Data entries:
▶

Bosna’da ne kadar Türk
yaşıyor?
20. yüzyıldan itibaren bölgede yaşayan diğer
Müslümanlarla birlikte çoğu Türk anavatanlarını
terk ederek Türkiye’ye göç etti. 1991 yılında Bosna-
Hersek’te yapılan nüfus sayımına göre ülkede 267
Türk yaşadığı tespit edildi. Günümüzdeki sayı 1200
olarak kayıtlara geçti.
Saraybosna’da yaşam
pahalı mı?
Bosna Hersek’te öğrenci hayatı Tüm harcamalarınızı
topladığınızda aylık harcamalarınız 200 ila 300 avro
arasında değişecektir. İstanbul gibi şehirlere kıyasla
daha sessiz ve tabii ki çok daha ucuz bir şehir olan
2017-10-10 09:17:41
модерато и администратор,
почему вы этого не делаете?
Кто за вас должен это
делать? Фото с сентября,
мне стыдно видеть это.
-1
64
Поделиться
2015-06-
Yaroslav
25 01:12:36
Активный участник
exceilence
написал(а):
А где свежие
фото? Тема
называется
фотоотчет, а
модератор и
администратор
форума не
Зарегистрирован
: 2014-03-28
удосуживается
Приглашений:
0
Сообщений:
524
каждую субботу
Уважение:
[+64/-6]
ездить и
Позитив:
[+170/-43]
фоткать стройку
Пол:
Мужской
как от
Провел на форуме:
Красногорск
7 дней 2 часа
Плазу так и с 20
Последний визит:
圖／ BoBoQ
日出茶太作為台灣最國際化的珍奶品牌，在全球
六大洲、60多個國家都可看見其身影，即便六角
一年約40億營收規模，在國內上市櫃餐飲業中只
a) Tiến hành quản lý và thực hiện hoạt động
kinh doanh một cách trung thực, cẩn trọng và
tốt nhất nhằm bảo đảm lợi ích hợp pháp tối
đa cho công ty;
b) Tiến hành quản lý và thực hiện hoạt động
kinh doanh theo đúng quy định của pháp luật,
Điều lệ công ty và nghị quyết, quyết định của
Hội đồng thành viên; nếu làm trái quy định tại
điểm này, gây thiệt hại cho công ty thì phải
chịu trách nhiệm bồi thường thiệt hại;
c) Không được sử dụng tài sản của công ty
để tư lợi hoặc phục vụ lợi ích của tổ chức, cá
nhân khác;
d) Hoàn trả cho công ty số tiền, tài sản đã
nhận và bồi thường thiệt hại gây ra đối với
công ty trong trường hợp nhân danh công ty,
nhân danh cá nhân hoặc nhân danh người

◀

- **Task goal**
From the records above, copy each line where the word "kinh" can be found.

- **Result of the exercise**
kinh doanh một cách trung thực, cẩn trọng và
kinh doanh theo đúng quy định của pháp luật,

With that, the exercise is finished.